低体温症:冷たい雨が降るマラソン大会で感じたこと

先日の日曜日、冷たい雨が降る関東地方でいくつものマラソン大会が開催されました。最高気温は10℃以下で、スタート時の気温はさらに低く、板橋Cityマラソンでは低体温症の危険があるので注意するようにアナウンスしていました。

そんなアナウンスをしなくても、ランナーであればそのリスクは理解していると言いたいところですが、Xでは低体温症のランナーが続出しているとの報告がいくつも。投稿は氷山の一角ですから、かなりの人数が寒さと冷たさにやられていたようです。

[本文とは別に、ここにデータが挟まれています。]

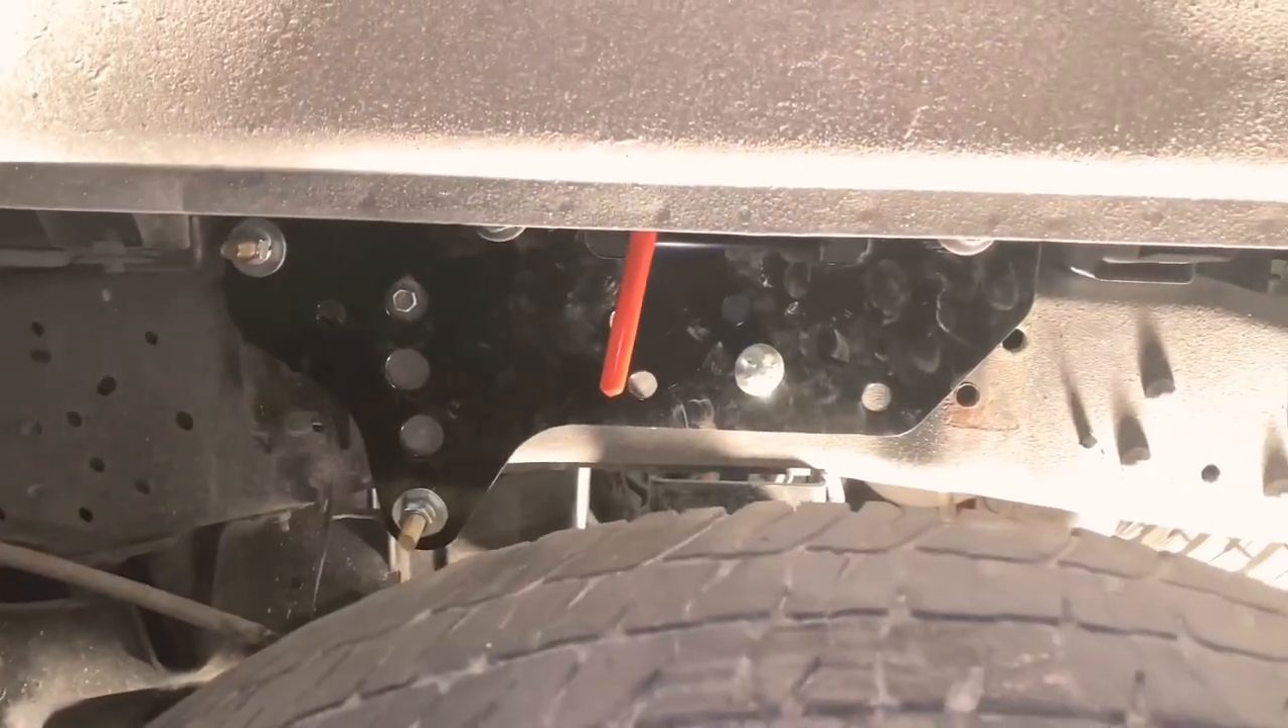So I've got the side bracket all installed. There's our other bracket installed.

ランナーは低体温症に対して、少し甘く考えすぎている傾向にあります。自分だけは大丈夫という根拠のない自信。もしくは体が震える程度のことだと思っています。でも低体温症は後遺症が出たり、最悪の場合は命の危険もあります。そしてそれは誰にでも起こります。

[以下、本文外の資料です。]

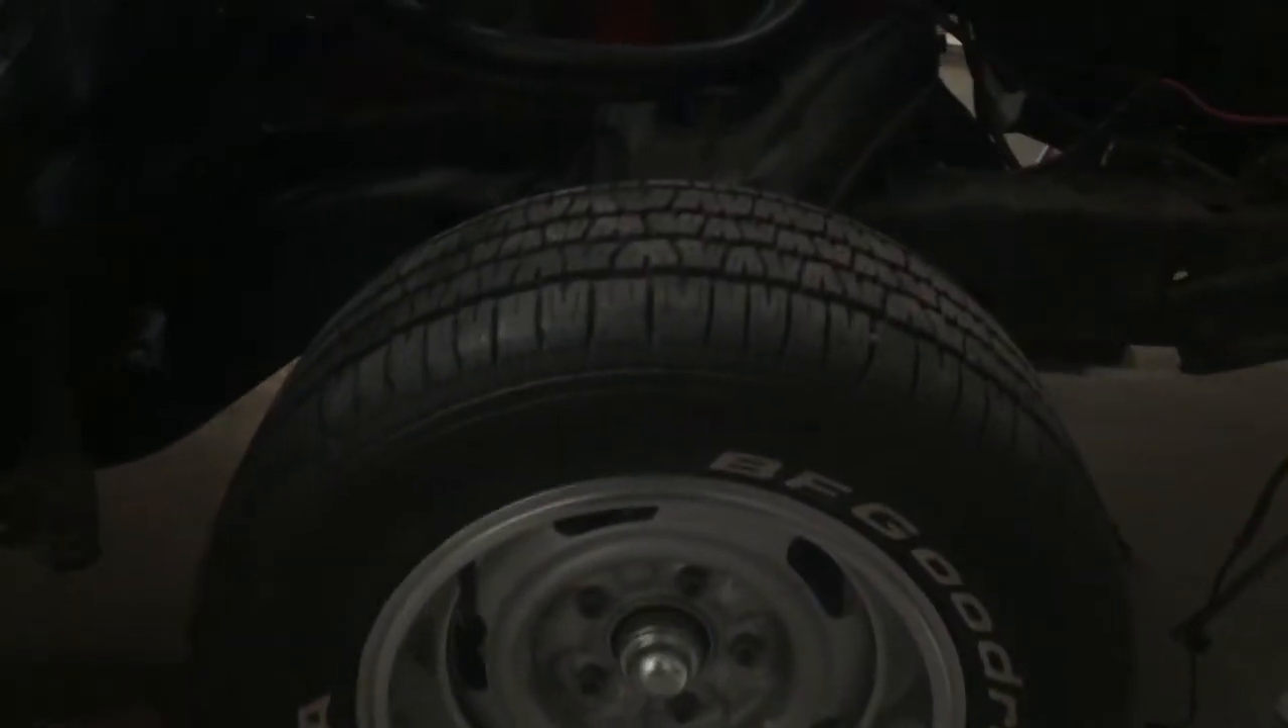And there is the wheel on now. And I went through and bled all the brakes. I had to bleed front and rear.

トップレベルのランナーでも低体温症で棄権することもありますし、過去にはランナーが救急搬送されたこともあります。だから、そのような環境下ではスタートラインに立たないというのが賢明な判断です。でも1万円近い参加費を捨てることはできず出走する。

その気持ちはもちろんわかります。私だって寒いという理由だけでDNSすることはありません。ただ、レースでタイムを求めるのはやめます。Xにも投稿しましたが、「濡れないこと」「止まらないこと」だけを考えて準備して走り出します。

必須なのはレインコート。ゴミ袋で作った簡易ポンチョでも構いません。体だけではなくウェアを濡らさないことが大事。あとは和紙で作られたソックスを選ぶこと。和紙ソックスは水捌けがよく、雨に濡れても足をしっかりと守ってくれます。

他にも雨の強さによってカイロを持つなど追加で対応しますが、大事なのは備えるということ。備えているだけで低体温症から体を守ることはできます。それとトレードオフで走りやすさは失われますが、命より大切なものはありません。

だから理想は出走しないことなのですが、毎週レースに出るようなブルジョワでもない限りそれはできません。こういうときは割り切るしかありません。どうしても記録を狙いたいなら、想定ペースで走れなくなったところでリタイアすることです。

雨のレースは意外とタイムを狙いやすく、上手く走れば自己ベスト更新も可能です。そのことが余計に低体温症を引き起こすわけですが、自己ベスト更新を狙うということは低体温症を受け入れるということで、さらには命を差し出すことを意味します。


それだけの価値があるなら私もチャレンジします。たとえば前回の愛媛マラソンで低体温症のリスクがあったとしても、サブ3を狙いにいったはずです。それだけの想いを持って1年間トレーニングを積んだので。でも、他の大会なら違う選択をしたはずです。

大事なのは、すべてを取りにいこうとしないこと。マラソンはとてもリスクの高いスポーツです。42.195kmを走るだけでもとんでもないダメージが残ります。そこに低体温症が加わったらどうなるかをよく考えて、自分なりのスタンスで何かを諦める(もしくは受け入れる)。

そういう考え方をRUNNING STREET 365などで伝えていかなくてはいけないということを強く感じています。もう春は近いですが、来年の冬に向けて早めに記事を作っておくとします。寒さで倒れるランナーが1人でも少なくなるように。